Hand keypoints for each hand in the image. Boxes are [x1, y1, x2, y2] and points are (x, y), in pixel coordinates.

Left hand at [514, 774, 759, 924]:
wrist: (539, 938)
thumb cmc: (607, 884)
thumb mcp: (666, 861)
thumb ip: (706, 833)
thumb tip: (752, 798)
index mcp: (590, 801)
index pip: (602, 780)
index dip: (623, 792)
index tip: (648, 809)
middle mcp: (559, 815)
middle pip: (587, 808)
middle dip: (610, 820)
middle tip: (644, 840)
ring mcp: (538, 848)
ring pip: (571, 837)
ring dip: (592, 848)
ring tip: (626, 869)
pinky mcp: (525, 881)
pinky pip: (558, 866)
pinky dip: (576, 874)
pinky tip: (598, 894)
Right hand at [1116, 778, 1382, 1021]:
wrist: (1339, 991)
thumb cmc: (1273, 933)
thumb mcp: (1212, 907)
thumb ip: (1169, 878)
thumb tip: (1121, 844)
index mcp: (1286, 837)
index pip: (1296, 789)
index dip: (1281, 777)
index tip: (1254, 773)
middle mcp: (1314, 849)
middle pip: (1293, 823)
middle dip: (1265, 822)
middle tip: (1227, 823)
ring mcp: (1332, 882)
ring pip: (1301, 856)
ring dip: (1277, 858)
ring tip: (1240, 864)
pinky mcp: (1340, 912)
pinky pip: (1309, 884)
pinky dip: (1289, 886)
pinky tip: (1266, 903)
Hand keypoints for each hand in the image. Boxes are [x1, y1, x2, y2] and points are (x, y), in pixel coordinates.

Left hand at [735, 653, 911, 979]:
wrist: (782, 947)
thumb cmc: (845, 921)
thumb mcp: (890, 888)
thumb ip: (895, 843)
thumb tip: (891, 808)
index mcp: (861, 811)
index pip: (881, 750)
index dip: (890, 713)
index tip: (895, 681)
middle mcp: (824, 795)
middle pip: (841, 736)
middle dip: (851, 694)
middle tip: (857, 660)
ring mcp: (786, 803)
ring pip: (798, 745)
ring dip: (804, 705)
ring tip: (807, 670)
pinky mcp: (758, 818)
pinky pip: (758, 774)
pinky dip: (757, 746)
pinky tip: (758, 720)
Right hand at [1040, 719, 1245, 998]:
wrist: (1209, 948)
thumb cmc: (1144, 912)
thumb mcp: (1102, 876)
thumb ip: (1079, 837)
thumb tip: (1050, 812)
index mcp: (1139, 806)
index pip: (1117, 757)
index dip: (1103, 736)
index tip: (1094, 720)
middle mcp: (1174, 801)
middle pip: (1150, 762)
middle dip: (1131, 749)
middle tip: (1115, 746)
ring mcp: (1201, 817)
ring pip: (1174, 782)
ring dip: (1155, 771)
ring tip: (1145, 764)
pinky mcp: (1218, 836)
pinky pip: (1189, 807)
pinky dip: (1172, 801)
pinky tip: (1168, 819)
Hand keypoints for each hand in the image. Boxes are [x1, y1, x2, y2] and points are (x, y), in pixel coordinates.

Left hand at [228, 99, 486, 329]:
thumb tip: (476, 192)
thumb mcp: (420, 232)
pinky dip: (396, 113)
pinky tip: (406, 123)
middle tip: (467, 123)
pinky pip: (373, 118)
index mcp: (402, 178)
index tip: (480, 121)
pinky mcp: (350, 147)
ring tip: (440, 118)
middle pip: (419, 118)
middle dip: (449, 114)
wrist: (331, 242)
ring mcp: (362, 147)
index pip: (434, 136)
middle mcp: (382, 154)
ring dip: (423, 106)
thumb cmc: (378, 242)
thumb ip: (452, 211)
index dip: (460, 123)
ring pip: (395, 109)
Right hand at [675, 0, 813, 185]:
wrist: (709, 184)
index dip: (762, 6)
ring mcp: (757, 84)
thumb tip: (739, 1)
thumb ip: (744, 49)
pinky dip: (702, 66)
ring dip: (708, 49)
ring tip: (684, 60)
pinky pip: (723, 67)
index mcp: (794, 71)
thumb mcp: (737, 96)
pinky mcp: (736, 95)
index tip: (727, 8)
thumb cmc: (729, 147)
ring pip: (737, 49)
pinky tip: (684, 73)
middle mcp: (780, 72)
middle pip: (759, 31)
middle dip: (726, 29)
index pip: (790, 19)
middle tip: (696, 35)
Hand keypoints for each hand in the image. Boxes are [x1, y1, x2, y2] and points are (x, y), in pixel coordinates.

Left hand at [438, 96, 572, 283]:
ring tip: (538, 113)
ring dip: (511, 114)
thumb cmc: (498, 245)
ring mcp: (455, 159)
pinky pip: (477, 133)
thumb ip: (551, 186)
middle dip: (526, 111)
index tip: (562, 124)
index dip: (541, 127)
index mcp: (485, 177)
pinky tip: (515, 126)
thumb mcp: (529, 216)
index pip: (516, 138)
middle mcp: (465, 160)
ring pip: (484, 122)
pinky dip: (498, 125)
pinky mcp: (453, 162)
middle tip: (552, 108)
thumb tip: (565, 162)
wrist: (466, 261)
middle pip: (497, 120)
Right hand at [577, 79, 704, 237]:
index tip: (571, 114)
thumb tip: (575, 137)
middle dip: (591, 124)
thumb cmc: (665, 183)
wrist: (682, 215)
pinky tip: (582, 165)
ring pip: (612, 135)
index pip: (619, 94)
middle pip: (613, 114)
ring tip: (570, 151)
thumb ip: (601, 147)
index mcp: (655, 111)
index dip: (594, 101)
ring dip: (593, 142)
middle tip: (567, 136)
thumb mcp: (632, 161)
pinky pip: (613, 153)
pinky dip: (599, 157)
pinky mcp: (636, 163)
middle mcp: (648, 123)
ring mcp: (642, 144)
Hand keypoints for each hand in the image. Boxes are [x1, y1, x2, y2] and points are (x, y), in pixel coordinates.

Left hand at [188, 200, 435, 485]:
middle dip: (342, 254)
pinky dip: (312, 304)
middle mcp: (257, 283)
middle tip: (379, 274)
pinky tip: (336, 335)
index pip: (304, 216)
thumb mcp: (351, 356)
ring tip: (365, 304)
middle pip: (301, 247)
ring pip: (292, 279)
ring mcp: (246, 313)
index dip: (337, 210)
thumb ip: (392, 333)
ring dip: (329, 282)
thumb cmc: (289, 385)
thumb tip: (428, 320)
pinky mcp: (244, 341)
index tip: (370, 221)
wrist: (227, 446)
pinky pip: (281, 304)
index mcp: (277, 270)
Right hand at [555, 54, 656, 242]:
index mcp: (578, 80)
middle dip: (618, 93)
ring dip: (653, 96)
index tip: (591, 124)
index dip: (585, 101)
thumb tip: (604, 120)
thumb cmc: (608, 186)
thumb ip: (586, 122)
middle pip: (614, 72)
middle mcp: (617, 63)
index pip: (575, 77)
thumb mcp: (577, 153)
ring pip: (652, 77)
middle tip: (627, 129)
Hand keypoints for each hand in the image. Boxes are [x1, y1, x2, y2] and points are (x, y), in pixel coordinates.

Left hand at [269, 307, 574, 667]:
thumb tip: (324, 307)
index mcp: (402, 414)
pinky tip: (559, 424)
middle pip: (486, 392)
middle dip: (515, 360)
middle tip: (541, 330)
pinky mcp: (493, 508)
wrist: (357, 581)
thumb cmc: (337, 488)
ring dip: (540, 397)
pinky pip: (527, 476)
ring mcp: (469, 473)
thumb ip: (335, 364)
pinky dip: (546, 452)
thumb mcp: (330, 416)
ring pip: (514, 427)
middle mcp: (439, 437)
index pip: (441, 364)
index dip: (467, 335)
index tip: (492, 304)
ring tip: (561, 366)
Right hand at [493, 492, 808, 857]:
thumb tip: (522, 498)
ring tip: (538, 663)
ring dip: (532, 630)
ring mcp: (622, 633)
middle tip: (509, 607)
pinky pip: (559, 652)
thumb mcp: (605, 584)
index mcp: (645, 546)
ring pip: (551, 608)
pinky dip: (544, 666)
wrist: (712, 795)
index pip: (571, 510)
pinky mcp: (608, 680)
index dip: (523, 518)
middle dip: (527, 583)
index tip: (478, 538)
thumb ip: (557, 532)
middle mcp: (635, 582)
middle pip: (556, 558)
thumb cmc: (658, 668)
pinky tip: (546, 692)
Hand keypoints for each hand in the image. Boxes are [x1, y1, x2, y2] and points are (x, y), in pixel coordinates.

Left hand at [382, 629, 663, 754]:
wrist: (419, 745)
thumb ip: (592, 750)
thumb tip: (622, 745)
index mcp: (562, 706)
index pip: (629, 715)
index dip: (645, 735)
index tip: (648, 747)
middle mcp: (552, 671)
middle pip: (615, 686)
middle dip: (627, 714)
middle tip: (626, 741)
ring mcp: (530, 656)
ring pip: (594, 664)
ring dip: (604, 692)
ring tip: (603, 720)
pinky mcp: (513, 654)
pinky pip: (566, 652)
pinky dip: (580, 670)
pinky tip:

◆ ◆ ◆ ◆ ◆

In the listing above, start at the line with "index tip: (648, 809)", go on through the line with "index dip: (890, 713)", and copy each of those lines exactly; leave out all the rest.

index tip: (648, 809)
middle mcp: (559, 815)
middle pip: (587, 808)
middle dip: (610, 820)
middle tip: (644, 840)
ring mcp: (538, 848)
ring pip: (571, 837)
ring dip: (592, 848)
ring tip: (626, 869)
pinky mcp: (525, 881)
pinky pip: (558, 866)
pinky dip: (576, 874)
pinky tip: (598, 894)
Right hand at [1116, 778, 1382, 1021]:
wrist: (1339, 991)
thumb cmc: (1273, 933)
thumb mcp: (1212, 907)
thumb ip: (1169, 878)
thumb tip: (1121, 844)
index mcp: (1286, 837)
index pip: (1296, 789)
index dip: (1281, 777)
index tip: (1254, 773)
middle mcp: (1314, 849)
middle pip: (1293, 823)
middle dip: (1265, 822)
middle tip: (1227, 823)
ring mcp: (1332, 882)
ring pip: (1301, 856)
ring dip: (1277, 858)
ring tip: (1240, 864)
pinky mcp: (1340, 912)
pinky pip: (1309, 884)
pinky dip: (1289, 886)
pinky tip: (1266, 903)
Hand keypoints for each hand in the image. Boxes are [x1, y1, x2, y2] and points are (x, y), in pixel coordinates.

Left hand at [735, 653, 911, 979]:
wrist: (782, 947)
thumb cmc: (845, 921)
thumb mcp: (890, 888)
thumb ip: (895, 843)
thumb tip: (891, 808)
index mcp: (861, 811)
index pip: (881, 750)
index dip: (890, 713)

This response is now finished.